5. Multi-Reader Multi-Case (MRMC) Comparative Effectiveness Study

• No, a Multi-Reader Multi-Case (MRMC) comparative effectiveness study was not done. This type of study is relevant for diagnostic imaging AI devices where human reader performance is being assessed and compared with and without AI assistance. The VITROS Chemistry Products HbA1c Reagent Kit is an in vitro diagnostic assay, not an imaging AI device with a human-in-the-loop component for interpretation.

6. Standalone (Algorithm Only Without Human-in-the-Loop Performance) Study

• Yes, the performance data presented is for the standalone device (the VITROS Chemistry Products HbA1c Reagent Kit and associated systems/calibrators/verifiers) without human-in-the-loop performance being a variable. The studies assess the analytical performance of the assay itself.

7. Type of Ground Truth Used

• The ground truth used for relevant studies (e.g., accuracy) was:
  • Reference Method: Traceability to the IFCC (International Federation of Clinical Chemistry and Laboratory Medicine) Reference Method, and certification by the National Glycohemoglobin Standardization Program (NGSP) which is traceable to the Diabetes Control and Complications Trial (DCCT) Reference Method. This represents a highly standardized and validated laboratory-based reference standard.
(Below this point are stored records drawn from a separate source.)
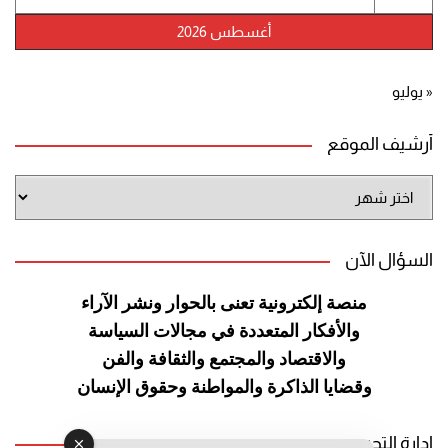
أغسطس 2026
« يوليو
أرشيف الموقع
أرشيف
الموقع
السؤال الآن
منصة إلكترونية تعنى بالحوار ونشر
الآراء
والأفكار المتعددة في مجالات
السياسة
والاقتصاد والمجتمع والثقافة
والفن
وقضايا الذاكرة والمواطنة
وحقوق الإنسان
إدارة التحرير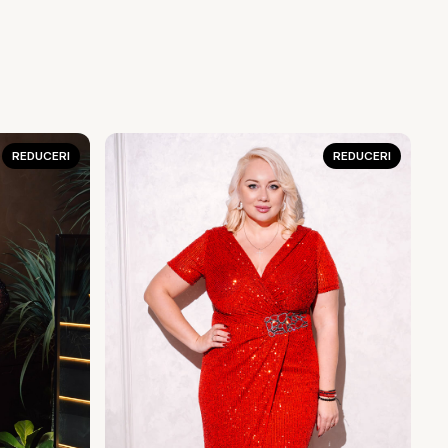
REDUCERI
REDUCERI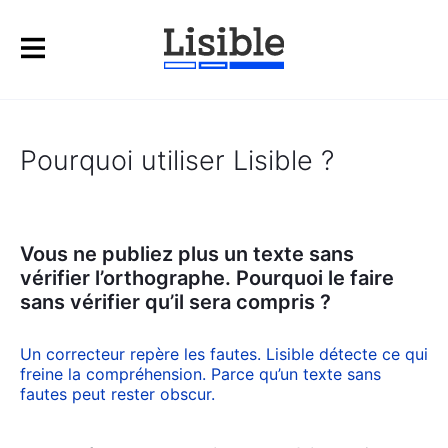
Pourquoi utiliser Lisible ?
Vous ne publiez plus un texte sans
vérifier l’orthographe. Pourquoi le faire
sans vérifier qu’il sera compris ?
Un cor­rec­teur repère les fautes. Lisible détecte ce qui
freine la com­pré­hen­sion. Parce qu’un texte sans
fautes peut res­ter obs­cur.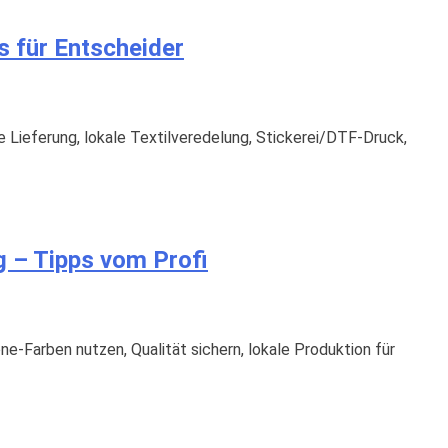
s für Entscheider
 Lieferung, lokale Textilveredelung, Stickerei/DTF-Druck,
g – Tipps vom Profi
e-Farben nutzen, Qualität sichern, lokale Produktion für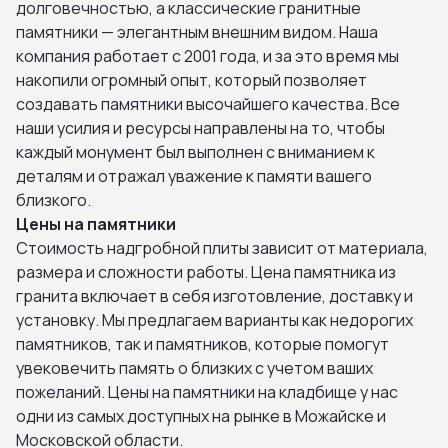
долговечностью, а классические гранитные
памятники — элегантным внешним видом. Наша
компания работает с 2001 года, и за это время мы
накопили огромный опыт, который позволяет
создавать памятники высочайшего качества. Все
наши усилия и ресурсы направлены на то, чтобы
каждый монумент был выполнен с вниманием к
деталям и отражал уважение к памяти вашего
близкого.
Цены на памятники
Стоимость надгробной плиты зависит от материала,
размера и сложности работы. Цена памятника из
гранита включает в себя изготовление, доставку и
установку. Мы предлагаем варианты как недорогих
памятников, так и памятников, которые помогут
увековечить память о близких с учетом ваших
пожеланий. Цены на памятники на кладбище у нас
одни из самых доступных на рынке в Можайске и
Московской области.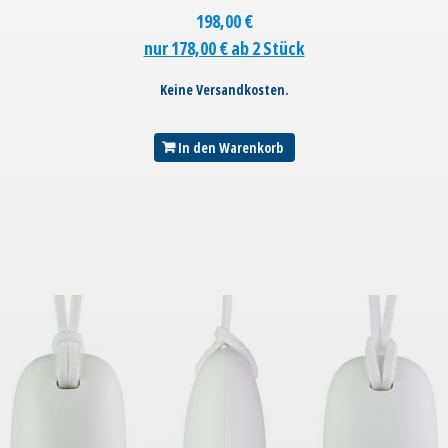
198,00
€
nur 178,00 € ab 2 Stück
Keine Versandkosten.
In den Warenkorb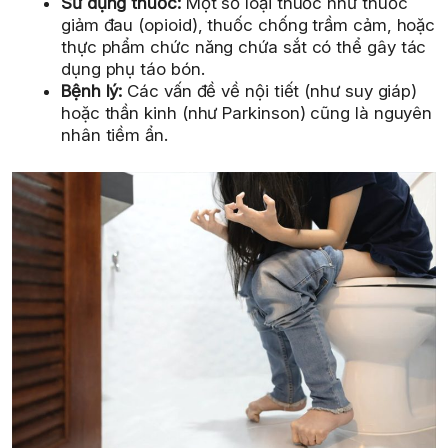
Sử dụng thuốc:
Một số loại thuốc như thuốc
giảm đau (opioid), thuốc chống trầm cảm, hoặc
thực phẩm chức năng chứa sắt có thể gây tác
dụng phụ táo bón.
Bệnh lý:
Các vấn đề về nội tiết (như suy giáp)
hoặc thần kinh (như Parkinson) cũng là nguyên
nhân tiềm ẩn.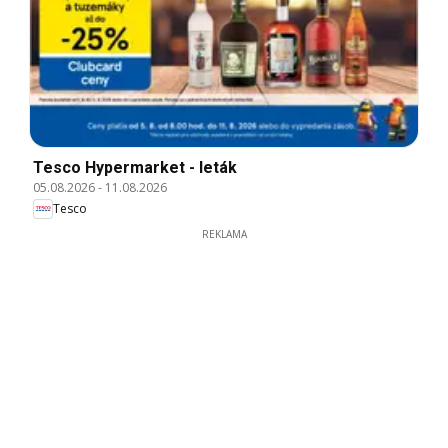
Tesco Hypermarket - leták
05.08.2026
-
11.08.2026
Tesco
REKLAMA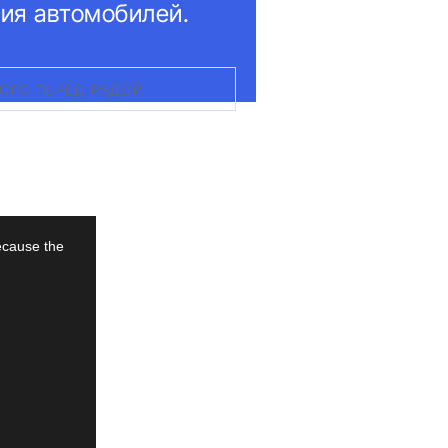
ия автомобилей.
ОГО ПЕРЕД РАДОЙ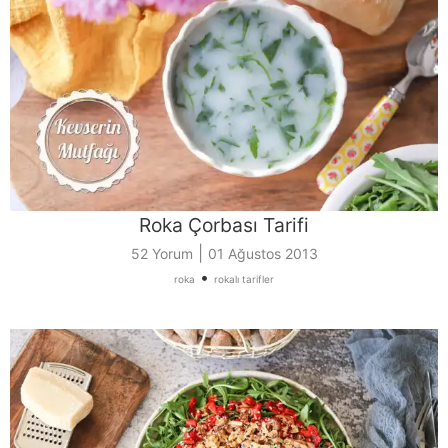
Roka Çorbası Tarifi
|
52 Yorum
01 Ağustos 2013
•
roka
rokalı tarifler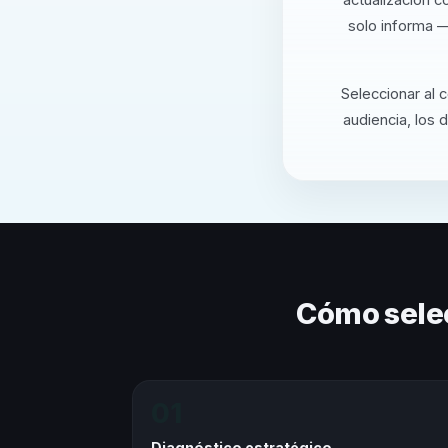
solo informa —
Seleccionar al 
audiencia, los 
Cómo sele
01
Diagnóstico estratégico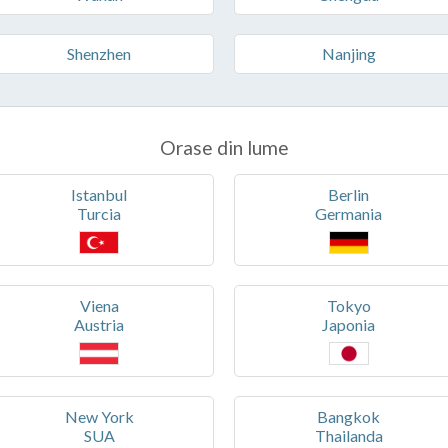
Shenzhen
Nanjing
Orase din lume
Istanbul
Berlin
Turcia
Germania
Viena
Tokyo
Austria
Japonia
New York
Bangkok
SUA
Thailanda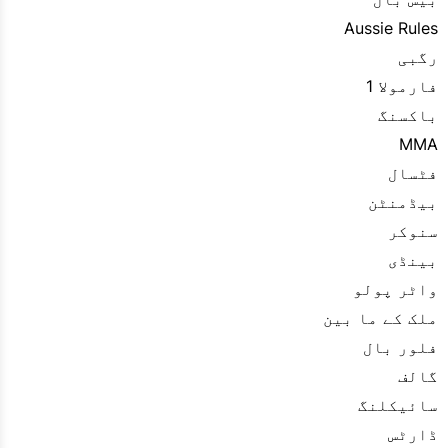
Aussie Rules
رگبی
فارمولا 1
باکسنگ
MMA
فٹسال
بیڈمنٹن
سنوکر
بینڈی
واٹر پولو
ملک کے ما بین
فلور بال
گالف
سائیکلنگ
ڈارٹس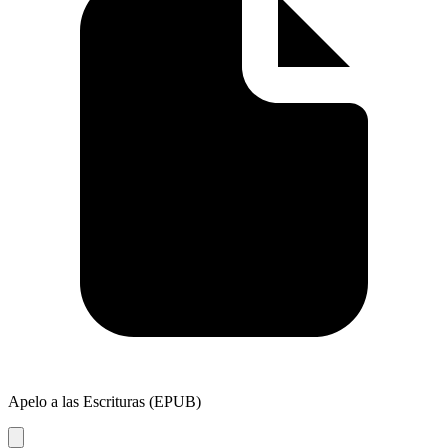
Apelo a las Escrituras (EPUB)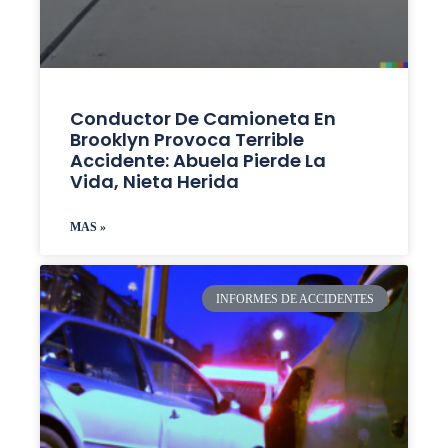
Conductor De Camioneta En
Brooklyn Provoca Terrible
Accidente: Abuela Pierde La
Vida, Nieta Herida
MAS »
INFORMES DE ACCIDENTES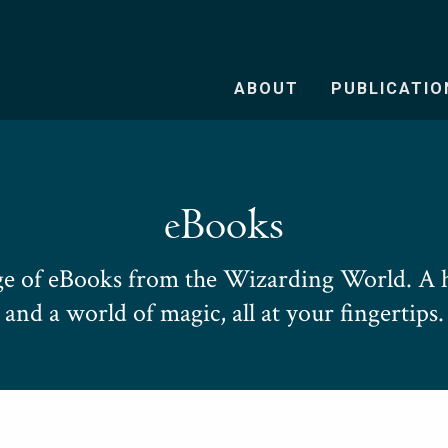
ABOUT
PUBLICATIO
eBooks
e of eBooks from the Wizarding World. A h
and a world of magic, all at your fingertips.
8. Sample Size for the Training Set

• This information is not provided. For an in vitro diagnostic reagent kit, there isn't typically a "training set" in the machine learning sense. The device's "training" or optimization would happen during its development phase using various experimental designs and samples, rather than a distinct, documented "training set" like in AI/ML performance studies. The document focuses on the validation or test set performance.

9. How the Ground Truth for the Training Set Was Established

• As mentioned above, a "training set" in the AI/ML context isn't directly applicable here. The development of the assay (analogous to "training") would involve extensive R&D, chemical optimization, and preliminary testing against known samples and reference methods. The ground truth for these developmental internal studies would be established using similar highly accurate and traceable laboratory reference methods.